All of my life, I have been told consciously or unconsciously that leaders are experts who “know what they are doing.” Leaders act and they act expertly. Leaders have game plans, programs, agendas, a “vision”. Whether you are running a government or interviewing for an associate pastor position you are expected to know what to do and especially to have a Master Plan of Action. And this is all represented in the “To-Do List”. Now, to be clear, I have no problems with a To Do List. The probably is not Doing, but what we do. And our biggest problem is that we start doing before we do any deep reflecting. We do what we do best before we even really know what we should do (or if anything we do will make any difference at all.)

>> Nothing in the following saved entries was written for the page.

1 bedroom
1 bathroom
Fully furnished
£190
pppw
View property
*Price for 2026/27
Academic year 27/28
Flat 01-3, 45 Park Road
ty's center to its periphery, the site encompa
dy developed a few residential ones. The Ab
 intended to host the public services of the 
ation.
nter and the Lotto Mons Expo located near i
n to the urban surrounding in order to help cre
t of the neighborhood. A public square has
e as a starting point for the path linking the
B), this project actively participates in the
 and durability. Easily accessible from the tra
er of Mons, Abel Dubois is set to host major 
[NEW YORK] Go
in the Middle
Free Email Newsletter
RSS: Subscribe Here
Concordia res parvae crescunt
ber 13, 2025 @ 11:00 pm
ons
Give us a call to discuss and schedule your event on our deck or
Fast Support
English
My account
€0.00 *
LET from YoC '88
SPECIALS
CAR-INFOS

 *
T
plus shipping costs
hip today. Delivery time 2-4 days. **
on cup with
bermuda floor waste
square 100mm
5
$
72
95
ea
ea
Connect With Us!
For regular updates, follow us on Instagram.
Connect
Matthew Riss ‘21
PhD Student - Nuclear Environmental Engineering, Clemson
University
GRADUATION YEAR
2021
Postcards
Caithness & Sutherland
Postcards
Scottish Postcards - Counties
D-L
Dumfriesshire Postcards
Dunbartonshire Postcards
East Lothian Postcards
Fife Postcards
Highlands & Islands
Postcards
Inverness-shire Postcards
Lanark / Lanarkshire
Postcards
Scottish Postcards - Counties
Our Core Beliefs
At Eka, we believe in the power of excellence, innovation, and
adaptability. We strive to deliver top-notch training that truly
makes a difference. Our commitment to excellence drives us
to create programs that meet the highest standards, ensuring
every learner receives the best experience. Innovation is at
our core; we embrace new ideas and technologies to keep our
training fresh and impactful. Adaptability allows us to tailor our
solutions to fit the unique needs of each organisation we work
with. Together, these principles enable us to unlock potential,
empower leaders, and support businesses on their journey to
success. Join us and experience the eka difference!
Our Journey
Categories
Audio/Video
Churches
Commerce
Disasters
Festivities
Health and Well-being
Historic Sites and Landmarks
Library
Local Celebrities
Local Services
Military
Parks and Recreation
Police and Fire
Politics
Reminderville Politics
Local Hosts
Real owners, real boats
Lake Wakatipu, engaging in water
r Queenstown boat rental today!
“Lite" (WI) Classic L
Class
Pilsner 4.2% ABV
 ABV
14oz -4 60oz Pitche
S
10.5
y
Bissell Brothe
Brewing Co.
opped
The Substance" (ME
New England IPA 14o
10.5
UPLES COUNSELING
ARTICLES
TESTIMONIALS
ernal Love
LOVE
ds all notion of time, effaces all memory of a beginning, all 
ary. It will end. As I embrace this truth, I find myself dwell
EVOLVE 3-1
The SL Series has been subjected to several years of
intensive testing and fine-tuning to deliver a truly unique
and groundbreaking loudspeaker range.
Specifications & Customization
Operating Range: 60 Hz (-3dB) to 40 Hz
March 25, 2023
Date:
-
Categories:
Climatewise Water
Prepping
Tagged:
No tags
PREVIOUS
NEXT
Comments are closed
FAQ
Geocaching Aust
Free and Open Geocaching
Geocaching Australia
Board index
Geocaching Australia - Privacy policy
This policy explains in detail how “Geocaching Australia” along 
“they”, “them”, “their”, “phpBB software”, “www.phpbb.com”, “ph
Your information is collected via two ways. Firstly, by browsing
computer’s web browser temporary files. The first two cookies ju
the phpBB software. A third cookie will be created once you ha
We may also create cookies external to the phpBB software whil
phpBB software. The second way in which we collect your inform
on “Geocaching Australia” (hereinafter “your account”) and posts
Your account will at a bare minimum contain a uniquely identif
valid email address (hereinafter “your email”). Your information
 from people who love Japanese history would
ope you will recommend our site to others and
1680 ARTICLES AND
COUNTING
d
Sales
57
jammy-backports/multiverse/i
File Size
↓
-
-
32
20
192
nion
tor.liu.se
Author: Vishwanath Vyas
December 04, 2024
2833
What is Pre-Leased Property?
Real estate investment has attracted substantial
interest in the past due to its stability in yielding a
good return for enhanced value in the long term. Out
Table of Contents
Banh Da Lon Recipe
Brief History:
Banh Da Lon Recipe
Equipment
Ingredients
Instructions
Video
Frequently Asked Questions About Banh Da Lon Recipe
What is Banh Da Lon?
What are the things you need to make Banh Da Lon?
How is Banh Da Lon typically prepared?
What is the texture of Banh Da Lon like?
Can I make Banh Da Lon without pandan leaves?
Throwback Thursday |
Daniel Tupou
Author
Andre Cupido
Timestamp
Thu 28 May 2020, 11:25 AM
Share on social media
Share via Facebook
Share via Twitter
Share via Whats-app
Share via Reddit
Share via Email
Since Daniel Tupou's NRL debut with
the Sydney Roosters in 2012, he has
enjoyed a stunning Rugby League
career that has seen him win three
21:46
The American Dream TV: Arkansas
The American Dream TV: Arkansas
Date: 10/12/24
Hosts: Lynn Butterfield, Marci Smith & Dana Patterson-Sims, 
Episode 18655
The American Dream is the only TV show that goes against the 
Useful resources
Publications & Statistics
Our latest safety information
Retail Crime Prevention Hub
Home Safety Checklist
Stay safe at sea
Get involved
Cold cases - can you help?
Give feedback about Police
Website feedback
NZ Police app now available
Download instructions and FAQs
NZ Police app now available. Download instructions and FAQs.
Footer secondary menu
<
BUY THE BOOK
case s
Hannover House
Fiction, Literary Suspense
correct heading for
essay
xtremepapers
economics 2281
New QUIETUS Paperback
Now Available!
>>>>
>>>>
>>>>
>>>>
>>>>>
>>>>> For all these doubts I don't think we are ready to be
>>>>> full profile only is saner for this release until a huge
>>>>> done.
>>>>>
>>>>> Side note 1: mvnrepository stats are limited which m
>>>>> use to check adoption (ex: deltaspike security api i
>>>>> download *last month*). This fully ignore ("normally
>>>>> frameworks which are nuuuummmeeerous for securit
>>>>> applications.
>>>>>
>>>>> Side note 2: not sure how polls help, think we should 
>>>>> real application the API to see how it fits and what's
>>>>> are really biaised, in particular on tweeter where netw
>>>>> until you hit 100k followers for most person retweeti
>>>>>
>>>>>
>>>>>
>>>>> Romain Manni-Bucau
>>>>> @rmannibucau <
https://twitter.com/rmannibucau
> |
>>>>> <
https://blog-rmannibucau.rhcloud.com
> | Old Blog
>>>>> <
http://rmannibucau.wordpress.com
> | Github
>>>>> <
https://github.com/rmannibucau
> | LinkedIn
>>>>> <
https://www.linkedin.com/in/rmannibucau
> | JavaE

In this series of posts, I want to offer a different kind of “To-Do List”: A To-Do List for a leader who faces an uncertain future and a changing world. A To-Do List for those who are leading organizations or communities into uncharted territory. It is based on the concept of “praxis” (or “reflective action”) and begins with the notion that if we really knew what needed to be done (understood as “technical” competence), it would already be done. But leadership in the face of a changing world, uncharted territory or an uncertain future requires a different kind of “To-Do List” that is not based in being an expert but being a learner.
Eric Hoffer wrote: "In times of great change, learners inherit the earth, while the learned find themselves beautifully equipped for a world that no longer exists."
This To Do List is a Learners List. It is a list for leaders who know that there are no simple solutions. It is a list for leaders who well understand that if the problems facing them could be fixed with a program, it already would have been fixed. So here is the first item on the “To Do List” leadership in a changing world.
#1: Say clearly, confidently and boldly: “I don’t know.”
Future Leaders need to be “adaptive persons” who take on "adaptive challenges." To do so means that they must have the courage to look at the brutal facts of the challenge in front of them and when asked what they are going to do, boldly declare the blunt truth: “I don’t know.”
Saying, “I don’t know” takes confidence and courage. It takes honesty and humility. It requires that people trust you and that you trust the people that you are working with. It is a really hard first thing “To Do” (indeed, most leaders NEVER do it), but it is absolutely necessary if you are going to lead into an uncertain future, uncharted territory and a changing world. Because when you say those words out loud and when they are truly believed by those who you lead, two things happen:
1) The challenge ahead is seen with clear-eyed sobriety for what it REALLY is.
2) YOU, as the Leader, are then seen with clear-eyed sobriety for who you REALLY are.